Data from: A whole-transcriptome approach to evaluating reference genes for quantitative gene expression studies: a case study in Mimulus

While quantitative PCR (qPCR) is widely recognized as being among the most accurate methods for quantifying gene expression, it is highly dependent on the use of reliable, stably expressed reference genes. With the increased availability of high-throughput methods for measuring gene expression, whole-transcriptome approaches may be increasingly utilized for reference gene selection and validation. In this study, RNA-seq was used to identify a set of novel qPCR reference genes and evaluate a panel of traditional “housekeeping” reference genes in two species of the evolutionary model plant genus Mimulus. More broadly, the methods proposed in this study can be used to harness the power of transcriptomes to identify appropriate reference genes for qPCR in any study organism, including emerging and nonmodel systems. We find that RNA-seq accurately estimates gene expression means in comparison to qPCR, and that expression means are robust to moderate environmental and genetic variation. However, measures of expression variability were only in agreement with qPCR for samples obtained from a shared environment. This result, along with transcriptome-wide comparisons, suggests that environmental changes have greater impacts on expression variability than on expression means. We discuss how this issue can be addressed through experimental design, and suggest that the ever-expanding pool of published transcriptomes represents a rich and low-cost resource for developing better reference genes for qPCR.

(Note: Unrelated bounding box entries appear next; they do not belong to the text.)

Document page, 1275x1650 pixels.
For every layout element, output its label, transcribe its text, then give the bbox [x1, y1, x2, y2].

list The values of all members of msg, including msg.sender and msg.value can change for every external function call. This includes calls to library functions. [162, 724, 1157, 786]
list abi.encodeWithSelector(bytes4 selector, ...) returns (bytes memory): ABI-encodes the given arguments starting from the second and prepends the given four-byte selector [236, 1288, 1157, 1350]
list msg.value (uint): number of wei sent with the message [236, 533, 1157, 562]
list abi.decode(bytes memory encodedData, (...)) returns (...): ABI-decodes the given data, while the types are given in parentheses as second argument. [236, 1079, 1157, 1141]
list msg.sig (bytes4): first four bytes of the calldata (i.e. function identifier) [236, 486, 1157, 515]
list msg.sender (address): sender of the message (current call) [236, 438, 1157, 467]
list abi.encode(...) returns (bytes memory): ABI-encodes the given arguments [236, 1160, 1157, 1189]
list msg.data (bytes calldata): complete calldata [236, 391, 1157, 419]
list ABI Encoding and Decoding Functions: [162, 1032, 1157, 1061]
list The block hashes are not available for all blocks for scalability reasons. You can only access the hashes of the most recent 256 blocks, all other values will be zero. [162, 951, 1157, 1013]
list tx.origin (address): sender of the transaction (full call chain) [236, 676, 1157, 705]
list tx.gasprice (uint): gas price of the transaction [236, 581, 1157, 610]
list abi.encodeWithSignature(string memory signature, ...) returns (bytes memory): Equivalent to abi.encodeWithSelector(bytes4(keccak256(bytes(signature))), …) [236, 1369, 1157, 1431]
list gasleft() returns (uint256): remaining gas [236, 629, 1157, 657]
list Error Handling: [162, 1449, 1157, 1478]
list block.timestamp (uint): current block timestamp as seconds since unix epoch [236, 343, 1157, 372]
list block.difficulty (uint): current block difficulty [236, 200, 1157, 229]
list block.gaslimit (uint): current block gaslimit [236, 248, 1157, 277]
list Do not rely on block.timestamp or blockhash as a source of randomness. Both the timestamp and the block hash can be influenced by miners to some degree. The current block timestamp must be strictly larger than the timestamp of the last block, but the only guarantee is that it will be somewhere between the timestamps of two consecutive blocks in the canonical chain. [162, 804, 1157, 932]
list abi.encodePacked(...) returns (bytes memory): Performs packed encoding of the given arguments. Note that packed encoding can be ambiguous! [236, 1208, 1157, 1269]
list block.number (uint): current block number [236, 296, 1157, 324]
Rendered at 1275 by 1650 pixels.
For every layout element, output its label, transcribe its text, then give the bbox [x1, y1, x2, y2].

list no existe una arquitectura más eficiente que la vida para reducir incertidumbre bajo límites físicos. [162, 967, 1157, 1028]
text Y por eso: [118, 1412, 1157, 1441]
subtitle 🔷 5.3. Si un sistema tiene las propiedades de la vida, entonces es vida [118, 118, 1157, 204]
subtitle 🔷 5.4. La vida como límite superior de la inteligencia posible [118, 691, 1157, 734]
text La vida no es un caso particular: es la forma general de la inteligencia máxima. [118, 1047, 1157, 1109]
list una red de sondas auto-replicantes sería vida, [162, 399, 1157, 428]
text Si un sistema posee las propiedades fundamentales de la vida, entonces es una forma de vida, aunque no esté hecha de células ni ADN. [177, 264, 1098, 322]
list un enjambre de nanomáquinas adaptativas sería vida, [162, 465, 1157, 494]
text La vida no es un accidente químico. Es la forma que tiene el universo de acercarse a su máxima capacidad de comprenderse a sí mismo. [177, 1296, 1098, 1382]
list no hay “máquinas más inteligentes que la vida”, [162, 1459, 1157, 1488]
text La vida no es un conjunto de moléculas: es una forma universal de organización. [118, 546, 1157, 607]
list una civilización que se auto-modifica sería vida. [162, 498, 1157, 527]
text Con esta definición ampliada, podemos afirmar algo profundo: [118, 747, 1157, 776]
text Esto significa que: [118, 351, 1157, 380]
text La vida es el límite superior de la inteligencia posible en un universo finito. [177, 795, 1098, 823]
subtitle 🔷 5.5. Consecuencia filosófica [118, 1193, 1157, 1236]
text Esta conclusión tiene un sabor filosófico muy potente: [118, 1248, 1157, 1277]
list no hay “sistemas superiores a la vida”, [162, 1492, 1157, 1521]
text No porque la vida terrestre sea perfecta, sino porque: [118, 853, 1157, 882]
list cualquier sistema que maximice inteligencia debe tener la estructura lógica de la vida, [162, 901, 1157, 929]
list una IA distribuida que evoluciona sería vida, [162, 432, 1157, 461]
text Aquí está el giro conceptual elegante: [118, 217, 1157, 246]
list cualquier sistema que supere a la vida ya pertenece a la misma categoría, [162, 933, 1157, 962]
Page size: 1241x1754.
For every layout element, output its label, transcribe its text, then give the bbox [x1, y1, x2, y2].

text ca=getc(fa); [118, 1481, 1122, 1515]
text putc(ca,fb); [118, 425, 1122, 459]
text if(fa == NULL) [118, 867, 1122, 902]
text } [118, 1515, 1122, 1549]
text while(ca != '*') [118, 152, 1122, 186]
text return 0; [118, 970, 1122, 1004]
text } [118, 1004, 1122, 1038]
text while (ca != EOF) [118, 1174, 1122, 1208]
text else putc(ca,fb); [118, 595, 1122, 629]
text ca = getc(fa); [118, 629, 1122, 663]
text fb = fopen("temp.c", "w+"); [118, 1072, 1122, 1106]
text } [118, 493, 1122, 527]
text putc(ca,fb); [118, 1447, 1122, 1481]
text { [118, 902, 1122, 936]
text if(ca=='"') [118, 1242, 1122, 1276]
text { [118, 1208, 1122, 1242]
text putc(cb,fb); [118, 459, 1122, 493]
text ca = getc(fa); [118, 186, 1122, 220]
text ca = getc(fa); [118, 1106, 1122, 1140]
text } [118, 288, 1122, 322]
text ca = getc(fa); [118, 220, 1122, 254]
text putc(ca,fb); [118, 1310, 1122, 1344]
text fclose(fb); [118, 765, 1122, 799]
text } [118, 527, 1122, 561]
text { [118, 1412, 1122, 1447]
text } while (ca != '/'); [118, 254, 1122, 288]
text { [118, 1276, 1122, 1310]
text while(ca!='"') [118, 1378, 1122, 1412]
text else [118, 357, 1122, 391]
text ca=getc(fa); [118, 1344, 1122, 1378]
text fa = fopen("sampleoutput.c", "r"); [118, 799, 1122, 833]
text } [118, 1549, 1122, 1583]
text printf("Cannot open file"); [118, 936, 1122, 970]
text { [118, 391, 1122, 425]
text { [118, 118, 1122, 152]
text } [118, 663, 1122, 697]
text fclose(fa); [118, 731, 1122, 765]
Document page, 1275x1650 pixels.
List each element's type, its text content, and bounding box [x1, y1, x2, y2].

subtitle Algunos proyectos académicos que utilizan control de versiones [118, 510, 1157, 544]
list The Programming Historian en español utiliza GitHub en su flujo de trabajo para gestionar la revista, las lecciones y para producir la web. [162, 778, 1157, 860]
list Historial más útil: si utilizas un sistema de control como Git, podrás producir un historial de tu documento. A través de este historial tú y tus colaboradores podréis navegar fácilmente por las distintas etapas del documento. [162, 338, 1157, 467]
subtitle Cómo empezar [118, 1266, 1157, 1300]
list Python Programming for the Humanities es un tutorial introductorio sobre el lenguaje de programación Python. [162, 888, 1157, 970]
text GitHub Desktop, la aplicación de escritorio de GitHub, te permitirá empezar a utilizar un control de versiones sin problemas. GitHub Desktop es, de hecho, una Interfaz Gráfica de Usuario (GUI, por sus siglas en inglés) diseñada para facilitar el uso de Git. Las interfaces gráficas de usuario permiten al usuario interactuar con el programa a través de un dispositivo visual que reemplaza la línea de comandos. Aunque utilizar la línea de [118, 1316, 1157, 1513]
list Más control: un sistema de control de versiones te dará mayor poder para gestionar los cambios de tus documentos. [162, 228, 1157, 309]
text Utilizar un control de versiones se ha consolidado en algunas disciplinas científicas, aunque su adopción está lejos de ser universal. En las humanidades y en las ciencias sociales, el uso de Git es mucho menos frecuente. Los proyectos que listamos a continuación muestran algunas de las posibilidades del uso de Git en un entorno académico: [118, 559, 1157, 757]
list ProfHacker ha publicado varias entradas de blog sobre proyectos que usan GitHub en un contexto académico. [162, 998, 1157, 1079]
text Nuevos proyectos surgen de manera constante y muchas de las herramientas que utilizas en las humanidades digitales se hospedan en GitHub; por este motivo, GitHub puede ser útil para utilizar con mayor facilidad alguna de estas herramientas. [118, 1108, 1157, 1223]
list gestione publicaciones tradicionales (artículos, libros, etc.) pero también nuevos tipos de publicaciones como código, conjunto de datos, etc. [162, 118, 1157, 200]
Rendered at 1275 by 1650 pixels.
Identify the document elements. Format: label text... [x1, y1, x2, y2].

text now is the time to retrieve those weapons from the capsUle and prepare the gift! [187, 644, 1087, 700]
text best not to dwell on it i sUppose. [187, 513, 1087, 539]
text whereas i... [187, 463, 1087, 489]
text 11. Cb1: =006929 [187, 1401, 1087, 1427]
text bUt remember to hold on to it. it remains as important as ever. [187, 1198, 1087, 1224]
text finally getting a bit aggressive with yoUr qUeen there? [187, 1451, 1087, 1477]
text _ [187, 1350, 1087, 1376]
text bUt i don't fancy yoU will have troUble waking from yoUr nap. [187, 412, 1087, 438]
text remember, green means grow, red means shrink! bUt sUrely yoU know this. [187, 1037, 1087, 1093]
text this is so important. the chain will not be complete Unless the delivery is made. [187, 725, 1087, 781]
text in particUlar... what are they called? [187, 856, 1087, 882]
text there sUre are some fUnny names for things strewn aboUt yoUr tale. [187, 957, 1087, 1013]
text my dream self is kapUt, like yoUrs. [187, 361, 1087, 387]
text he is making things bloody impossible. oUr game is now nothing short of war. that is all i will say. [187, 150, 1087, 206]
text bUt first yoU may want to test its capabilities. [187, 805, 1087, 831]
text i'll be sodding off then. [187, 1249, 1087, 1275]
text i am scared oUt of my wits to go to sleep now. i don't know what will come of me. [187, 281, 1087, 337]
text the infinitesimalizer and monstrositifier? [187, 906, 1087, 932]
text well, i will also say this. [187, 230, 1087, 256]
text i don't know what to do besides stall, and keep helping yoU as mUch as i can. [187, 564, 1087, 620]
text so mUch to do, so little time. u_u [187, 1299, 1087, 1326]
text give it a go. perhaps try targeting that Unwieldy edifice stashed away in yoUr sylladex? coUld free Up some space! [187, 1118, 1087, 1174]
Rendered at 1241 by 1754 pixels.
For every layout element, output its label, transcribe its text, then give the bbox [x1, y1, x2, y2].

尽管定量聚合酶链式反应（quantitative PCR, qPCR）被学界广泛认定为定量基因表达的最精准方法之一，但其应用高度依赖于可靠且表达稳定的内参基因的选用。随着基因表达高通量检测方法的普及度不断提升，全转录组分析方法正越来越多地被用于内参基因的筛选与验证。本研究中，我们利用RNA测序（RNA-seq）技术，在进化模式植物沟酸浆属（Mimulus）的两个物种中，鉴定出一批新型qPCR内参基因，并对一系列传统"持家"（housekeeping）内参基因进行了评估。从更广泛的层面来看，本研究提出的分析方法可借助转录组数据的分析潜力，在任意研究物种（包括新兴模式物种与非模式物种）中筛选适用于qPCR的内参基因。本研究发现，相较于qPCR，RNA-seq可精准估算基因表达均值，且该表达均值对适度的环境与遗传变异具有鲁棒性。但仅在来自同一培养环境的样本中，RNA-seq的表达变异度检测结果才与qPCR结果一致。结合全转录组水平的比对分析结果，这一发现表明环境变化对基因表达变异度的影响程度远大于其对表达均值的影响。我们讨论了可通过实验设计规避该问题的可行方案，并提出：日益增长的公开转录组数据资源，是开发更优质qPCR内参基因的丰富且低成本的宝贵宝库。